The Condition of Exile: Ghanaian Exile Networks and Competing Nationalisms, 1957-1993
My research seeks to open up a new space for the study of exile as an integral but neglected part of the historical and political landscape of post-independence Ghana. By utilising a variety of new or under-utilised archival and oral sources, I explore the ways in which exiles continued to interact with their nation of origin despite their physical estrangement from it. Through the creation of their own mobile networks of dissent, repeated waves of exiles affected and reshaped Ghanaian domestic politics. In this way, they constituted a real political challenge not only for the Ghanaian government itself, but also the governments of the host countries they resided in.
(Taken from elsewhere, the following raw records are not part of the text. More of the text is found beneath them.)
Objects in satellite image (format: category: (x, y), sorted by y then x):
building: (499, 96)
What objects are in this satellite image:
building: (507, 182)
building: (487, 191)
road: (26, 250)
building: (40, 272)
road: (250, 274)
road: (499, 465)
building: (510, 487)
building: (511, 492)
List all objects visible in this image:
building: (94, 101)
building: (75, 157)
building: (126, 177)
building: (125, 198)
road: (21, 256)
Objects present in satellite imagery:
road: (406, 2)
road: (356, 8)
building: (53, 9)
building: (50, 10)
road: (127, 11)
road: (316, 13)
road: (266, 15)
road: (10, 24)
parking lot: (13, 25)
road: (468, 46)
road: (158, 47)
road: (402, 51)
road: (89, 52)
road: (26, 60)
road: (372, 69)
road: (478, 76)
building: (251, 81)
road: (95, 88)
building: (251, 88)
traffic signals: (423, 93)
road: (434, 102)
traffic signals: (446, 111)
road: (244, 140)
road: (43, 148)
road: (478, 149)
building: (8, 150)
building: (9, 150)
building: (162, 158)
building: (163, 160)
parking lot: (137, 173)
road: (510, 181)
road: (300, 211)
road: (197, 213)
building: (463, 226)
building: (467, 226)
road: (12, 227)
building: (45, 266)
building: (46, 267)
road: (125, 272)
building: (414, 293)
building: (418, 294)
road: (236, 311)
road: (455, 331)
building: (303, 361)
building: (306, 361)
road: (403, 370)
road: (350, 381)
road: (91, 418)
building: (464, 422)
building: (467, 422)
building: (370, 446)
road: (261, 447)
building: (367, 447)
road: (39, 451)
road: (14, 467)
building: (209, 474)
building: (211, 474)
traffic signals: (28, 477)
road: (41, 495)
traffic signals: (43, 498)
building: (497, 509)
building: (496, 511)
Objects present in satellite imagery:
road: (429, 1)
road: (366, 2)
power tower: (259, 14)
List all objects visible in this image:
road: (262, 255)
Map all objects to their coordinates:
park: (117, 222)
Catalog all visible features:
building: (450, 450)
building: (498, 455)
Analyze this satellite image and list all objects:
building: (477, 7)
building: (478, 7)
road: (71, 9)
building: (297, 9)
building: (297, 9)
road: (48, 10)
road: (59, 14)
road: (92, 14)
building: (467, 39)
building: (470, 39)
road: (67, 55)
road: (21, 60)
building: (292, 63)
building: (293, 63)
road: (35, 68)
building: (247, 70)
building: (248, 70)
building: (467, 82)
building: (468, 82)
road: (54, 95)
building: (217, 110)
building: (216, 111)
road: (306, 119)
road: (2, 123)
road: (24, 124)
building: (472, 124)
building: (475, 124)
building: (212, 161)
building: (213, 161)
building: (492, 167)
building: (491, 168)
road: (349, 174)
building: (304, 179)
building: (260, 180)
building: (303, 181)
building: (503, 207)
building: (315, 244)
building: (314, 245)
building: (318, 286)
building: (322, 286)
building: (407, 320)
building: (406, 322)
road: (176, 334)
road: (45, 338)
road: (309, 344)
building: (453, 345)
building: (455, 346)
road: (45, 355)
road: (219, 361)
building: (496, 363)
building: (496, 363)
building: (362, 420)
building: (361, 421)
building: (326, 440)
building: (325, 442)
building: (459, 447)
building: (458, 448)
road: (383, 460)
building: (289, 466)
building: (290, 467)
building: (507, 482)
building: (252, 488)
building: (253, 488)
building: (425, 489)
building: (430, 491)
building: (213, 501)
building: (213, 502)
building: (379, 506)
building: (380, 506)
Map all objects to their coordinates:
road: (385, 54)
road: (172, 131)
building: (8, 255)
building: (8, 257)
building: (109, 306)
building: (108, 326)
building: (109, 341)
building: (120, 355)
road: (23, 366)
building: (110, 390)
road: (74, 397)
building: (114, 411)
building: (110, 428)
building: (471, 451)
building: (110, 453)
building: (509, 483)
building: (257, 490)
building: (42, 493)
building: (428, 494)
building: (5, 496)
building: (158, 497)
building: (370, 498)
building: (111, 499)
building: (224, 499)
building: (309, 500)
However, my research also places the lived experience of exile at the centre of its analysis. The study of the social and emotional impact of exile is crucial to illuminating how exiles perceived themselves in relation to their political aims and to Ghana as their home. This exploration of familial, social and political ties is integral to understanding the ways in which exiles interacted with each other, and with Ghana itself, both in exile and (where relevant) upon return. Oral history therefore forms a key part of the methodological framing of my project, triangulated with extensive archival research in order to access the internal and reflective lives of exiles and their associates.
Approached in this way, the history of exile provides a way of accessing a global history of networks and intellectual engagement, offering opportunities to analyse the transnational exchange of ideas, writing, and political action.
I studied for my BA in History at Durham University (2013-2016), before completing my MPhil in World History at the University of Cambridge (2016-2017). I began my DPhil at the Centre for Global and Imperial History at the University of Oxford in 2017, funded by the AHRC. I became a Beit scholar in 2020, and am now jointly funded by the AHRC, the Oxford Beit Fund, and the Oxford History Faculty.
Aldrich H. (2020) ‘Racial Legacies: South African Apartheid and the Old Commonwealth’, In Dubow S, Drayton R. (Eds.), Commonwealth History in the Twenty-First Century, (London: Palgrave Macmillan).
Aldrich H. (2020) ‘Uganda, Southern Sudan and the Idi Amin Coup’, Journal of Imperial and Commonwealth History, doi: 10.1080/03086534.2020.1765530
Aldrich H. (2018) ‘The Commonwealth, Apartheid, and the Role of Micro-states’, The Round Table, doi: 10.1080/00358533.2018.1476092
I was appointed to the Editorial Board of the Round Table journal in 2019 and was previously the recipient of the Round Table’s Harry Hodson Essay Prize.
I co-convene the Oxford Transnational and Global History Seminar, which is a graduate-led research seminar exploring global historical approaches. In my capacity as a Beit scholar, I also assist with the Oxford Global and Imperial History Seminar.